Passage:
::::::::::

But because I couldn’t be there to ride home with him, I drove down the night before and stayed at the Heasley House. When I got into Ian’s room that night, he was wide-awake.
When I came in the next morning to say goodbye and drive to my interview, he was wide-awake.
When Steve and Mary came that morning to put his clothes in bags and take him home, he was wide-awake.
He knew.
Even in his coma, he knew. Because comas didn’t separate him from God.
He knew that he was going home to the house on Warren Road with the yellow siding and the backyard sized perfectly for a small baseball diamond. Eleven years of boyhood were waiting for him there with pencil marks on the doorway to the laundry room marking each brother’s developing heights, year by year.
April 30, 2007
He’s home:)

::::::::::

The records:
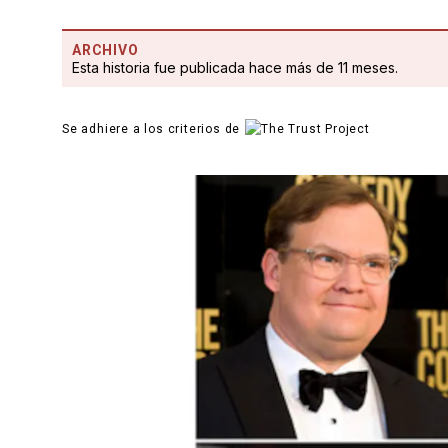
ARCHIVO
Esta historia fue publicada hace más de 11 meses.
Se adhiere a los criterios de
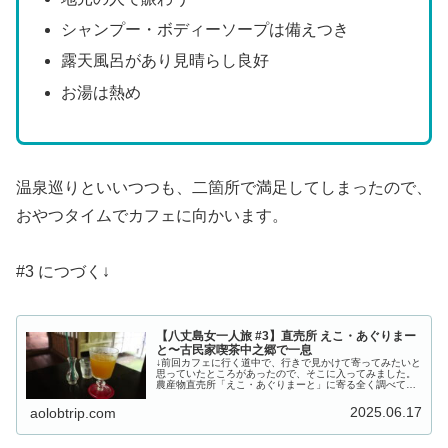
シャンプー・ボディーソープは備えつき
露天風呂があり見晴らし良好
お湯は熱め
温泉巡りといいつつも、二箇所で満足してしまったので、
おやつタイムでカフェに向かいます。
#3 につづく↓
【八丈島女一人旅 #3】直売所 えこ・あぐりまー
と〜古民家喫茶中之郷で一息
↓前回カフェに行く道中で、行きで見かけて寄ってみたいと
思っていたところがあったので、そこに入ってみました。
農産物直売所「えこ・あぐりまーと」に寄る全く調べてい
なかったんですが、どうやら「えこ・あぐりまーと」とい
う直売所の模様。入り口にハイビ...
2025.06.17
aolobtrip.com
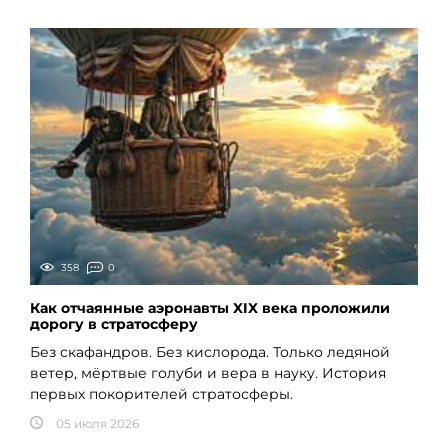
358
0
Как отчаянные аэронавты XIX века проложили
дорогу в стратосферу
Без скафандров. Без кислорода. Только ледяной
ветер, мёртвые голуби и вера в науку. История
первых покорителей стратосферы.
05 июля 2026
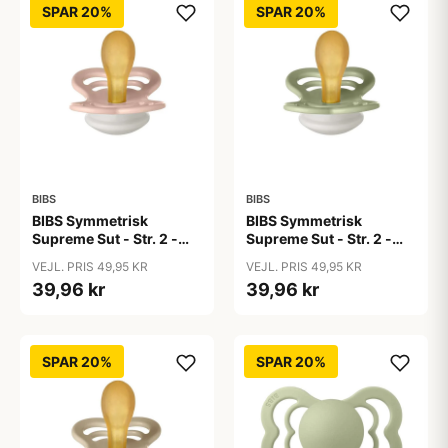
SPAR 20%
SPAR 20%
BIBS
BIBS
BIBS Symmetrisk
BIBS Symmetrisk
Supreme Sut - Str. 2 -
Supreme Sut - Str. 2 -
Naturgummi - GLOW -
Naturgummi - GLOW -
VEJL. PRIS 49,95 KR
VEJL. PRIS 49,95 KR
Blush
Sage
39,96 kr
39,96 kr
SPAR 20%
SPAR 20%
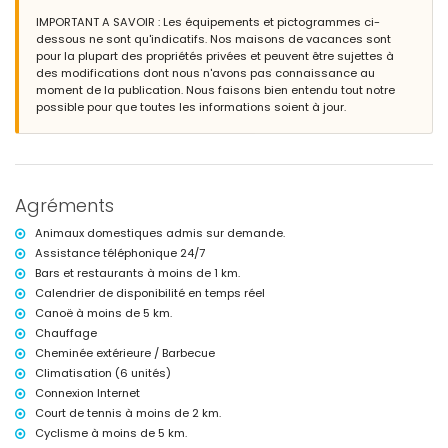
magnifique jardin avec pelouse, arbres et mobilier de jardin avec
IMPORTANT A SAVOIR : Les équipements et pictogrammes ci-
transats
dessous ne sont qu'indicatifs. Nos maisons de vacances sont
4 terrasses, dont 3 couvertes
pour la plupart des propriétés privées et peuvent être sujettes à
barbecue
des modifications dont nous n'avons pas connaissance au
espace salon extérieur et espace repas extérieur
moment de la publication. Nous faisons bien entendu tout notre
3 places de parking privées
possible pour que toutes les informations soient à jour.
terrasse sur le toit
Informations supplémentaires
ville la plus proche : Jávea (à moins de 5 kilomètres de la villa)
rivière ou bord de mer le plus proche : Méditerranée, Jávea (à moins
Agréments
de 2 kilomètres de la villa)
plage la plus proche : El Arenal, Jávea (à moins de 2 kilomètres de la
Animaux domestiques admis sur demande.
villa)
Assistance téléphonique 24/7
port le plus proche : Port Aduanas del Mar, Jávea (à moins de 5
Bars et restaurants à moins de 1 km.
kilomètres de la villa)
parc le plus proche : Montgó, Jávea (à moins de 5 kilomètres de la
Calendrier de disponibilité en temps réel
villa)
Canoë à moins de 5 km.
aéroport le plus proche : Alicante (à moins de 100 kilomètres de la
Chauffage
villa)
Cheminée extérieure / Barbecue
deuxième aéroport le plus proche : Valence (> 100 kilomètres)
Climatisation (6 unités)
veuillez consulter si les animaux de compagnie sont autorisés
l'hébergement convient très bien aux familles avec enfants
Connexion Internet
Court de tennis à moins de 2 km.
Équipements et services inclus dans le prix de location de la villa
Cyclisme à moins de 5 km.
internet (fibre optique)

::::::::::

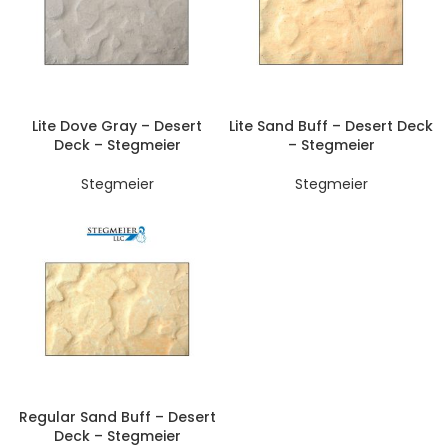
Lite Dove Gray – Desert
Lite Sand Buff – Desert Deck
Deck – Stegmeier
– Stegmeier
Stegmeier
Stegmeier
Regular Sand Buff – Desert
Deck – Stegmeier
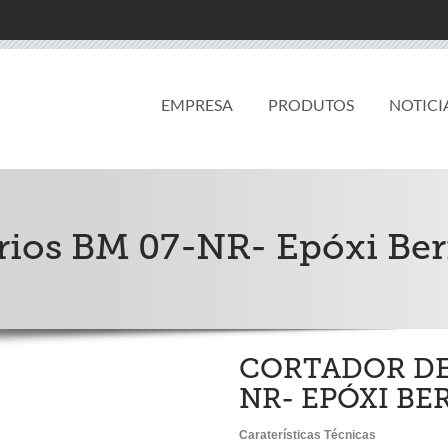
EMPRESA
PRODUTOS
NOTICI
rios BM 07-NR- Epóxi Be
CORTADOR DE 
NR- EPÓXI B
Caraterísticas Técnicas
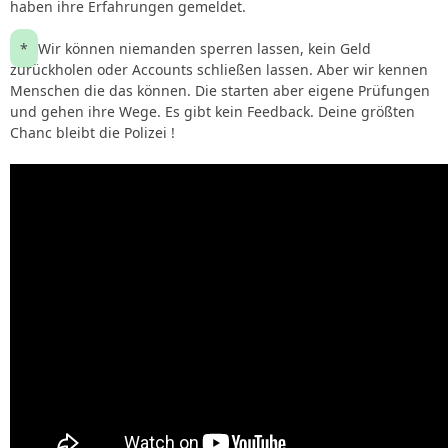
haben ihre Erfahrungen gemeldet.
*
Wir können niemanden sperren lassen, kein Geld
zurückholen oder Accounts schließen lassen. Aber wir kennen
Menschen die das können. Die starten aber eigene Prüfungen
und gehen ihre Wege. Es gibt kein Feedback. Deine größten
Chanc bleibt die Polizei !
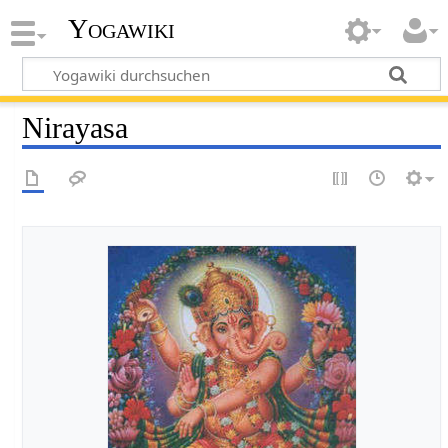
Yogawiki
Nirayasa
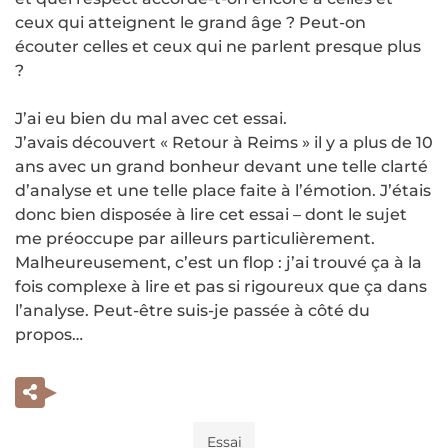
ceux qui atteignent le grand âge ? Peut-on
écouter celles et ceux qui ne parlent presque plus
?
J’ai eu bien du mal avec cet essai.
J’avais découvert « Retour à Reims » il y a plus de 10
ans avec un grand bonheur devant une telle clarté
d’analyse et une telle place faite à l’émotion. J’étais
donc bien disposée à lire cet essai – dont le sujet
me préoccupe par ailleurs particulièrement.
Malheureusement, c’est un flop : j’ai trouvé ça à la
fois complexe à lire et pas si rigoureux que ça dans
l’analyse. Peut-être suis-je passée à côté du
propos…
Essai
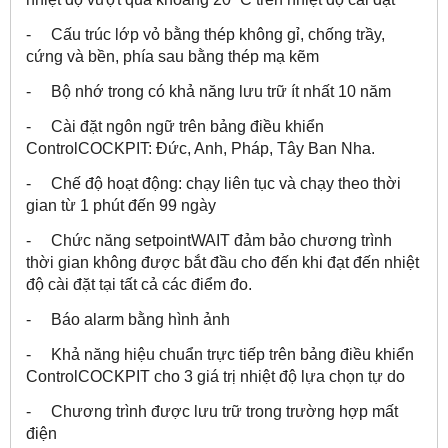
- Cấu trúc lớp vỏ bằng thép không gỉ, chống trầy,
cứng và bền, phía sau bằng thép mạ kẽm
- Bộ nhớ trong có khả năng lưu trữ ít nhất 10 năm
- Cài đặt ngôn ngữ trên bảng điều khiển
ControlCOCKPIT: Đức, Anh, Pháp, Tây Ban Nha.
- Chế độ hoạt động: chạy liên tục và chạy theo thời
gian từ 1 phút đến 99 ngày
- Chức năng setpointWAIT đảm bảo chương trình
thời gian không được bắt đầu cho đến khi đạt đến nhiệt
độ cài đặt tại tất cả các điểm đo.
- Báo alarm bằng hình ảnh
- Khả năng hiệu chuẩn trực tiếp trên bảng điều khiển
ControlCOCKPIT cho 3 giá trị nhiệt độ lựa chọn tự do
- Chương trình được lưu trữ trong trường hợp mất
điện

::::::::::

What to do:
**A.** In the records, turn the lines from the one containing "- Cấu trúc lớp" through the one containing "- Chế độ hoạt", inclusive, into a JSON list of strings, one string per line, with blank lines left out.
**B.** Continue the passage about Ian's return home from the point where it stops.
The passage about Ian's homecoming and the records have nothing to do with each other.

Activity answers:
**A.**
[
  "- Cấu trúc lớp vỏ bằng thép không gỉ, chống trầy,",
  "cứng và bền, phía sau bằng thép mạ kẽm",
  "- Bộ nhớ trong có khả năng lưu trữ ít nhất 10 năm",
  "- Cài đặt ngôn ngữ trên bảng điều khiển",
  "ControlCOCKPIT: Đức, Anh, Pháp, Tây Ban Nha.",
  "- Chế độ hoạt động: chạy liên tục và chạy theo thời"
]

**B.**
That’s all we needed the blog post to say because the word home meant more than an ambulance ride from Pittsburgh. Ian grew up in a home that wasn’t just layers of concrete and siding and shingles, but was a place of gathering. Mary made her home to bring comfort. So this new life at home meant being back to his parents and back to the kitchen where he used to eat breakfast in his boxers before class. It meant coming back to the Murphy smell, a smell that Ian would maybe now recognize because he’d been gone from it so long. A smell that every family possesses but is immune to its recognition.
Moving home for Ian meant a new bedroom on the back of the house on the first floor, below the other bedrooms. It had thin slats of Pergo instead of well-worn brown carpet like his old bedroom. His new walls were of the same Celtic Folklore green paint chip as the living room. Ian always commented on how relaxed he felt in the living room, and Mary wanted him to feel the same way now. His new room had lamps and a mirror and blinds that Mary had picked out to make the room feel masculine, like a place where a man would want to recover. And temporarily, thanks to our friend Vikki who snuck over before the ambulance arrived, Ian’s room was also filled with a full constellation of welcome-home balloons. She knew we were on our way to celebrate.
Then . . . Ian was home.
He came inside the lower level of his house, into the kitchen and dining room and living room and den. He didn’t need to go upstairs because we’d brought everything down to him. He had everything he needed.